Open-Economy Macroeconomics

SECTION13

  • Module 43: Capital Flows and the Balance of Payments
  • Module 44: The Foreign Exchange Market
  • Module 45: Exchange Rate Policy
  • Module 46: Exchange Rates and Macroeconomic Policy

SWITZERLAND DOESN’T WANT YOUR MONEY

Parking your money in a Swiss bank is no way to get rich, given the low interest rates Swiss bankers offer. In fact, Swiss banks have even paid negative interest on deposits, charging customers for the service of keeping their funds.

But for generations, Swiss bank accounts have been seen as a way to stay rich, a safe place to store your wealth. In the troubled years that followed the 2008 financial crisis, the Swiss reputation for safety became especially important. European investors, in particular, poured money into Switzerland.

And the Swiss hated it—the result of the inflow of foreign funds was a surge in the value of the Swiss franc that wreaked havoc with Swiss exports.

At the beginning of 2008, one Swiss franc traded for about 0.6 euro. By mid-2011, the franc was trading for around 0.9 euro. That meant that Swiss exports, other things equal, had seen a 50% rise in their labor costs relative to competitors elsewhere in Europe.

Thanks to its reputation for quality, Switzerland has been remarkably successful over the years at selling goods to the world market, despite high labor costs. Nobody expects to get a bargain on Swiss watches or Swiss chocolate. But this was pushing matters to the breaking point.

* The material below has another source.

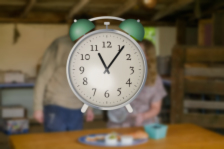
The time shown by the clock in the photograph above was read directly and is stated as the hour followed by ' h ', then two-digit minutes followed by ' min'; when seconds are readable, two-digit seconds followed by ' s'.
11 h 06 min
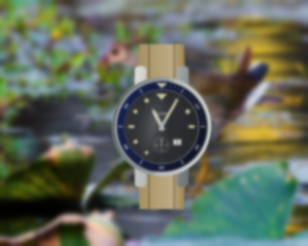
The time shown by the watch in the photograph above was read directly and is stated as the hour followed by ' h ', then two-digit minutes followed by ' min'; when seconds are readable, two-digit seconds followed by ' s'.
11 h 05 min
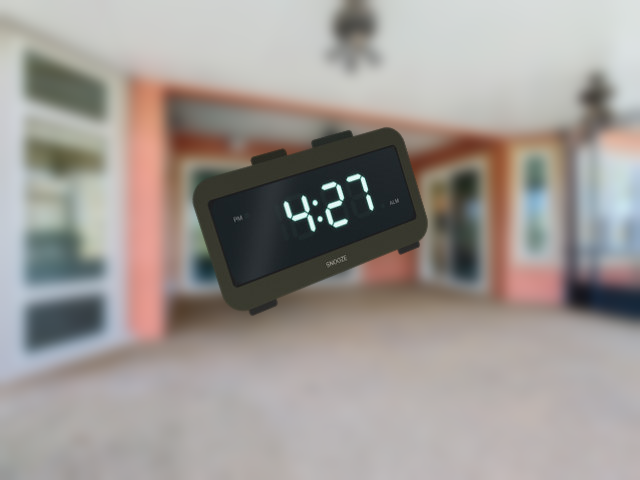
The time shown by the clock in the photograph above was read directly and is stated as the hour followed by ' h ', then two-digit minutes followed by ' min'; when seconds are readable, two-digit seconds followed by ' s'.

So what was to be done? Starting in early 2009, the Swiss National Bank, Switzerland’s equivalent of the Federal Reserve, began selling francs on the foreign exchange market in an attempt to hold down the franc’s value. In return for these francs, it received other currencies, mainly dollars and euros, which it added to its reserves.

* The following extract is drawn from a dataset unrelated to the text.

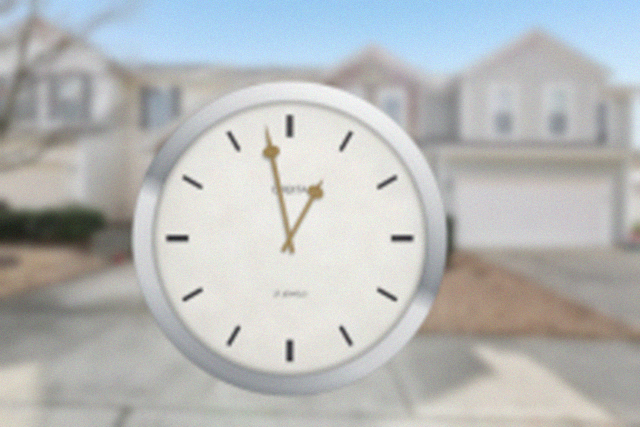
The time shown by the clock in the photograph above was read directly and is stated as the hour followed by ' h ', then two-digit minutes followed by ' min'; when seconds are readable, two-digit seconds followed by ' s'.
12 h 58 min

We’re talking about a lot of sales: over a period of 2½ years, the bank added $180 billion to its foreign exchange reserves, which was about a third of Switzerland’s GDP—the equivalent for the United States of selling $5 trillion dollars.

Yet even that wasn’t enough to stop the franc’s rise. In September 2011, as the franc seemed headed for a value of 1 euro or more, the Swiss National Bank announced that it would do whatever it took—sell an unlimited amount of francs—to keep the franc below a maximum of 0.833 euro per franc (that is, 1.2 francs per euro, which was the way the target was stated). That announcement finally seemed to stop the franc’s rise, at least at first.

What the extraordinary efforts of the Swiss National Bank illustrated was the importance of a dimension of macroeconomics that we haven’t emphasized so far—the fact that modern national economies are open economies that trade goods, services, and assets with the rest of the world. Open-economy macroeconomics is a branch of macroeconomics that deals with the relationships between national economies.

In this section we’ll learn about some of the key issues in open-economy macroeconomics: the determinants of a country’s balance of payments, the factors affecting exchange rates, the different forms of exchange rate policy adopted by various countries, and the relationship between exchange rates and macroeconomic policy.